18. Tap-dancers.19. Soccer crowds in Argentina.
20. Beatboxing.
21. Foghorns.
22. A busy restaurant kitchen.
23. Newsrooms in old movies.
24. Elephants stampeding.
25. Bacon frying.
26. Marching bands.
27. Clarinet lessons.
28. Victrola.
29. A fight bell.
30. Chinese arguments.
31. Pinball machines.
32. Children's orchestras.
33. Trolley bell.
34. Firecrackers.
35. A Zippo lighter.
36. Calliopes.
37. Bass steel drums.
38. Tractors.
39. Stroh violin.
40. Muted trumpet.
41. Tobacco auctioneers.
42. Musical saw.
43. Theremin.
44. Pigeons.
45. Seagulls.
46. Owls.
47. Mockingbirds.
48. Doves. The world's making music all the time.

Q: What's scary to you?

A: 1. A dead man in the back seat of a car with a fly crawling on his eyeball.
2. Turbulence on any airline.
3. Sirens and searchlights combined.
4. Gunfire at night in bad neighbourhoods.
5. Car motor turning over but not starting, it's getting dark and starting to rain.
6. Jail door closing.
7. Going around a sharp curve on the Pacific Coast Highway and the driver of your car has had a heart attack and died, and you're in the back seat.
8. You are delivering mail and you are confronted with a Dobermann with rabies growling low and showing teeth... you have no dog bones and he wants to bite your ass off.
9. In a movie... which wire do you cut to stop the time bomb, the green or the blue?
10. McCain will win.
11. Germans with sub-machine guns.
12. Officers, in offices, being official.
13. You fell through the ice in the creek and it carried you downstream, and now as you surface you realise there's a roof of ice.

Q: Tell me about working with Terry Gilliam.

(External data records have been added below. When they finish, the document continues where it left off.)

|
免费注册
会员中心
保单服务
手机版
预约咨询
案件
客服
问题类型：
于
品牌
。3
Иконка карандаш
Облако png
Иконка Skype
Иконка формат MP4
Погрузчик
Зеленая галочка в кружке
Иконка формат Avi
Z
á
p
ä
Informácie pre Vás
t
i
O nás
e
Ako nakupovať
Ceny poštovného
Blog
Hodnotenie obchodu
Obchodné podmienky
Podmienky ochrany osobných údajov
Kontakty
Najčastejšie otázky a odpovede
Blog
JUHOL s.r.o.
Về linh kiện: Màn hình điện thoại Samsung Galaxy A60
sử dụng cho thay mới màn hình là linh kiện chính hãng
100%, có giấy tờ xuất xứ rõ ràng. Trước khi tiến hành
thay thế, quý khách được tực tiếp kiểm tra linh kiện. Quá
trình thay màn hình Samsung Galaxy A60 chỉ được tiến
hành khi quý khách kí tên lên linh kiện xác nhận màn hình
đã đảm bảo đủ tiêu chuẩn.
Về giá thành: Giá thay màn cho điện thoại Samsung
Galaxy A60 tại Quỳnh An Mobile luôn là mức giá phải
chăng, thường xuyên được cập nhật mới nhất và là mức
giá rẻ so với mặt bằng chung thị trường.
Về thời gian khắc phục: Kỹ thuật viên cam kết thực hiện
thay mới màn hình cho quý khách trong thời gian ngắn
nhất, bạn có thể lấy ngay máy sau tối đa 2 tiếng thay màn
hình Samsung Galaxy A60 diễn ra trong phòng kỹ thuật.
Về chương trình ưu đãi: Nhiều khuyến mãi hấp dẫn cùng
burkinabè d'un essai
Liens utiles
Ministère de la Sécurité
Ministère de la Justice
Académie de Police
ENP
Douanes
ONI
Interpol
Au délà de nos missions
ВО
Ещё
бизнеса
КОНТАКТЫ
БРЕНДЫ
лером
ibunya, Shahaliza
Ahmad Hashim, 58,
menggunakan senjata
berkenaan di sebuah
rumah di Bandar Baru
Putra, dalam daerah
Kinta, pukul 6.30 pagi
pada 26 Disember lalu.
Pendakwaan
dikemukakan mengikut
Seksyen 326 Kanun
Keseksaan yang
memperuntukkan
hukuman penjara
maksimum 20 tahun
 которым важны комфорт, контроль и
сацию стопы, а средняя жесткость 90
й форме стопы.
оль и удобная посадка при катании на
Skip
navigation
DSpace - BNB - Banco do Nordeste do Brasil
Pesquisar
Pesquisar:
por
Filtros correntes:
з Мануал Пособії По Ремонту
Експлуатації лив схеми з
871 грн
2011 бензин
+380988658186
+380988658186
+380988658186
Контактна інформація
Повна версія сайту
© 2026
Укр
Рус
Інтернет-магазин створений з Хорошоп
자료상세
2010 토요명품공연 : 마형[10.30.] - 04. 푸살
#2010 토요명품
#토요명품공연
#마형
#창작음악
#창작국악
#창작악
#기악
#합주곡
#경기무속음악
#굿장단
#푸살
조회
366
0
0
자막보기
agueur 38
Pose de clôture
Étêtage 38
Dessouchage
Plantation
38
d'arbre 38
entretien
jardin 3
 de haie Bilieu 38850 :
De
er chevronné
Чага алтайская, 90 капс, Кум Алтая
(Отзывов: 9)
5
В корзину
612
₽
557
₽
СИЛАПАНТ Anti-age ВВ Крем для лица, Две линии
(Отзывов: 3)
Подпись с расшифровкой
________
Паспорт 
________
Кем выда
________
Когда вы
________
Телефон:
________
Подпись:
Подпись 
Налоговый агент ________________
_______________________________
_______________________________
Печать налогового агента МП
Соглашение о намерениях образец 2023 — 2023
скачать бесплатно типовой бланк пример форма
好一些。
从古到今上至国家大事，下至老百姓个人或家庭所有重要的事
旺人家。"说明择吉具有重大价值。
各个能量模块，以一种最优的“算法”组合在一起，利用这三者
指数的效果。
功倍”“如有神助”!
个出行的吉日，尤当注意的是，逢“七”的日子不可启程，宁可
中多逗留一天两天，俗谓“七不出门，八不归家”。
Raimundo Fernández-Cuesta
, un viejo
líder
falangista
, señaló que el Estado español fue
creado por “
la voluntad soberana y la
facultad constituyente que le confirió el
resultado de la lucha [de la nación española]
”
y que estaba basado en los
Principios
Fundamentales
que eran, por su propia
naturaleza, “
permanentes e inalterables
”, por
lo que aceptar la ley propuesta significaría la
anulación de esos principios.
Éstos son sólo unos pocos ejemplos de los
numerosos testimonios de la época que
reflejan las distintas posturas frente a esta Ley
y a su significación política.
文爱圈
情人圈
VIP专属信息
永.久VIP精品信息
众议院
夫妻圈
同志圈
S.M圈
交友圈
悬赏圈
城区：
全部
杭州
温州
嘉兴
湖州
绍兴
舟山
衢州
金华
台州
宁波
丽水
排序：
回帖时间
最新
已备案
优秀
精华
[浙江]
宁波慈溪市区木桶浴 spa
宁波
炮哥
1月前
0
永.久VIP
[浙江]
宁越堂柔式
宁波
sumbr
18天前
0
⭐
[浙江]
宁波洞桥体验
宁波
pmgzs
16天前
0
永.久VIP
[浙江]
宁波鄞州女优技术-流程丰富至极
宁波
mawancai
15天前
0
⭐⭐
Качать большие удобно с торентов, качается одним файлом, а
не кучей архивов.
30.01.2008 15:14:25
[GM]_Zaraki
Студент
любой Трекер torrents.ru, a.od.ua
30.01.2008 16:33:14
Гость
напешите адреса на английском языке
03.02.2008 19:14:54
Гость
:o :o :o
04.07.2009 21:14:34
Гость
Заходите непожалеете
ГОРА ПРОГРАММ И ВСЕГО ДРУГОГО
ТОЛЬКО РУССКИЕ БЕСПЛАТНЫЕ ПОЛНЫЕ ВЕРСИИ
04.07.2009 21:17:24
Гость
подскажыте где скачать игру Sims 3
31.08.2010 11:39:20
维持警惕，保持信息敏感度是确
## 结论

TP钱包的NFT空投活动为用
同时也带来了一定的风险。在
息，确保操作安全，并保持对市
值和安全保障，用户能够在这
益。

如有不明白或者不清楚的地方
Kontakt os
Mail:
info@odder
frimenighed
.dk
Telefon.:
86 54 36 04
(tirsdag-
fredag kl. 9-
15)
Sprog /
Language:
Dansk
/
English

A: I am the Devil in The Imaginarium of Doctor Parnassus – not a devil, the Devil. I don't know why he thought of me. I was raised in the church. Gilliam and I met on The Fisher King. He is a giant among men and I am in awe of his films. Munchausen I've seen a hundred times. Brazil is a crowning achievement. The Brothers Grimm was my favourite film last year. I had most of my scenes with Christopher Plummer (he's Doctor Parnassus). Plummer is one of the greatest actors on earth! Mostly I watch and learn. He's a real movie star and a gentleman. Gilliam is an impresario, captain, magician, a dictator (a nice one), a genius, and a man you'd want in the boat with you at the end of the world.

Q: Give me some fresh song titles you two are working on.


A: "Ghetto Buddha", "Waiting For My Good Luck To Come", "I'll Be an Oak Tree Some Day", "In the Cage", "Hell Broke Loose", "Spin the Bottle", "High and Lonesome".

Q: You're going on the road soon, right?

A: We're going to PEHDTSCKJMBA (Phoenix, El Paso, Houston, Dallas, Tulsa, St Louis, Columbus, Knoxville, Jacksonville, Mobile, Birmingham, Atlanta). I have a stellar band: Larry Taylor (upright bass), Patrick Warren (keyboards), Omar Torrez (guitars), Vincent Henry (woodwinds) and Casey Waits (drums and percussion). They play with racecar precision and they are all true conjurers. I'm doing songs with them I've never attempted outside the studio. They are all multi-instrumentalists and they polka like real men. We are the Borman Six and as Putney says, "The Borman Six have got to have soul."